Politico: “Over the past month, the U.S. Chamber of Commerce has taken a series of steps that have enraged its traditional Republican allies. It applauded much of President Joe Biden’s $1.9 trillion plan to Covid relief bill; cheered Biden’s decision to rejoin the Paris climate agreement; backed the former leader of the liberal Center of American Progress, Neera Tanden, for Office of Management and Budget director; and expressed openness to raising the minimum wage, though not to $15 an hour.”
“That’s left the Chamber, a K Street institution known for its bruising battles with past Democratic administrations, occupying an increasingly lonely political center, caught between angry Republicans who feel the trade group has abandoned them and Democrats who are pursuing policies anathema to many of their members.
Sen. Kyrsten Sinema (D-AZ) told Politico that she does not support using the Covid-19 relief bill to increase the federal minimum wage.

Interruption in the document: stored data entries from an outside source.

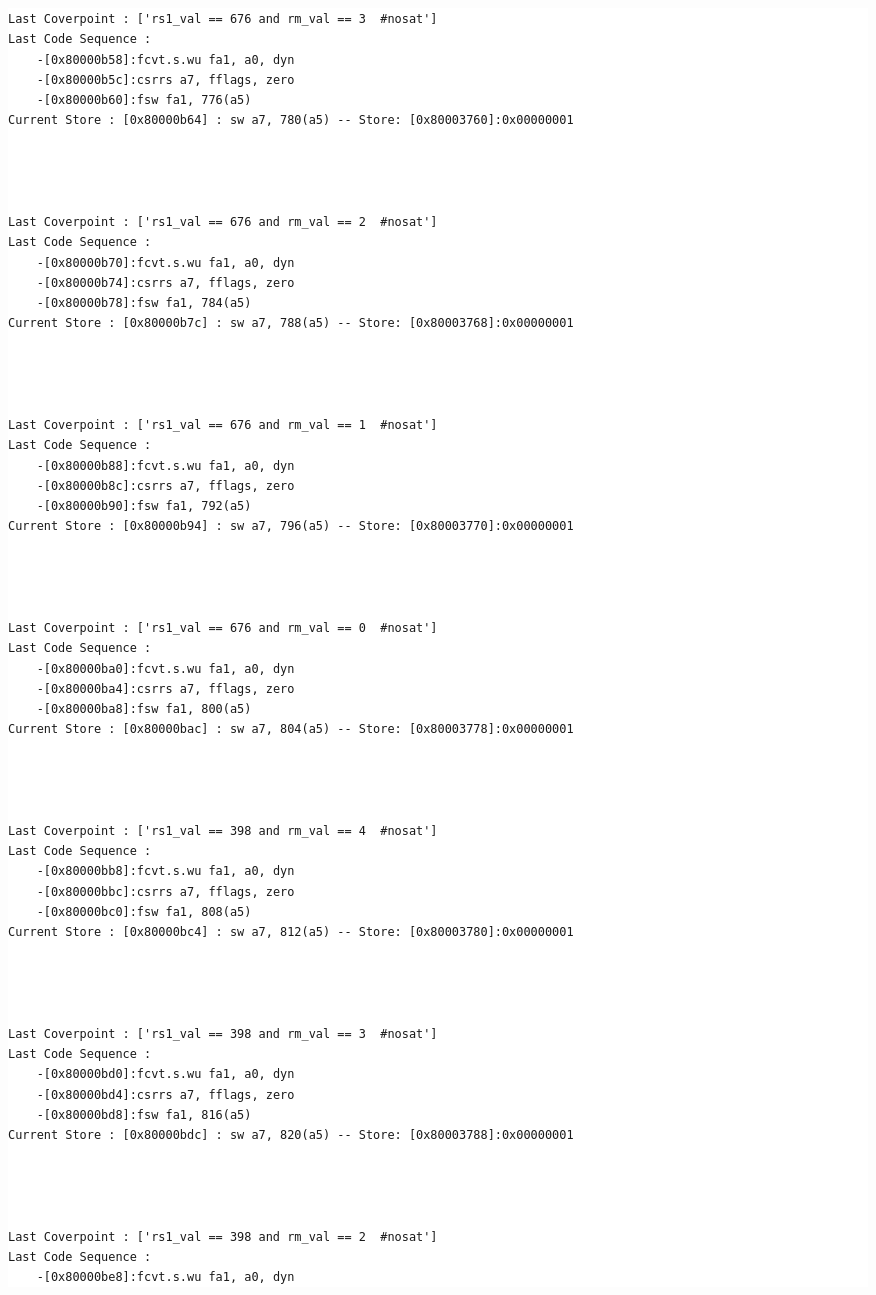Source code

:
 ```
Last Coverpoint : ['rs1_val == 676 and rm_val == 3  #nosat']
Last Code Sequence : 
	-[0x80000b58]:fcvt.s.wu fa1, a0, dyn
	-[0x80000b5c]:csrrs a7, fflags, zero
	-[0x80000b60]:fsw fa1, 776(a5)
Current Store : [0x80000b64] : sw a7, 780(a5) -- Store: [0x80003760]:0x00000001




Last Coverpoint : ['rs1_val == 676 and rm_val == 2  #nosat']
Last Code Sequence : 
	-[0x80000b70]:fcvt.s.wu fa1, a0, dyn
	-[0x80000b74]:csrrs a7, fflags, zero
	-[0x80000b78]:fsw fa1, 784(a5)
Current Store : [0x80000b7c] : sw a7, 788(a5) -- Store: [0x80003768]:0x00000001




Last Coverpoint : ['rs1_val == 676 and rm_val == 1  #nosat']
Last Code Sequence : 
	-[0x80000b88]:fcvt.s.wu fa1, a0, dyn
	-[0x80000b8c]:csrrs a7, fflags, zero
	-[0x80000b90]:fsw fa1, 792(a5)
Current Store : [0x80000b94] : sw a7, 796(a5) -- Store: [0x80003770]:0x00000001




Last Coverpoint : ['rs1_val == 676 and rm_val == 0  #nosat']
Last Code Sequence : 
	-[0x80000ba0]:fcvt.s.wu fa1, a0, dyn
	-[0x80000ba4]:csrrs a7, fflags, zero
	-[0x80000ba8]:fsw fa1, 800(a5)
Current Store : [0x80000bac] : sw a7, 804(a5) -- Store: [0x80003778]:0x00000001




Last Coverpoint : ['rs1_val == 398 and rm_val == 4  #nosat']
Last Code Sequence : 
	-[0x80000bb8]:fcvt.s.wu fa1, a0, dyn
	-[0x80000bbc]:csrrs a7, fflags, zero
	-[0x80000bc0]:fsw fa1, 808(a5)
Current Store : [0x80000bc4] : sw a7, 812(a5) -- Store: [0x80003780]:0x00000001




Last Coverpoint : ['rs1_val == 398 and rm_val == 3  #nosat']
Last Code Sequence : 
	-[0x80000bd0]:fcvt.s.wu fa1, a0, dyn
	-[0x80000bd4]:csrrs a7, fflags, zero
	-[0x80000bd8]:fsw fa1, 816(a5)
Current Store : [0x80000bdc] : sw a7, 820(a5) -- Store: [0x80003788]:0x00000001




Last Coverpoint : ['rs1_val == 398 and rm_val == 2  #nosat']
Last Code Sequence : 
	-[0x80000be8]:fcvt.s.wu fa1, a0, dyn
```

Said Sinema: “What’s important is whether or not it’s directly related to short-term Covid relief. And if it’s not, then I am not going to support it in this legislation. The minimum wage provision is not appropriate for the reconciliation process. It is not a budget item. And it shouldn’t be in there.”
Twitter CFO Ned Segal was asked on CNBC whether Donald Trump could ever turn to the platform in the scenario that he returns to the White House in four years. The answer was an unequivocal no: “The way our policies work—when you’re removed from the platform, you’re removed from the platform.”
The Atlantic: “Soon after the November election, a business colleague of Donald Trump’s close ally Corey Lewandowski offered a whistleblower and convicted ex-banker an expensive deal: In exchange for a $300,000 fee up front—plus another $1 million if successful—the two men would push the then-president for a pardon.”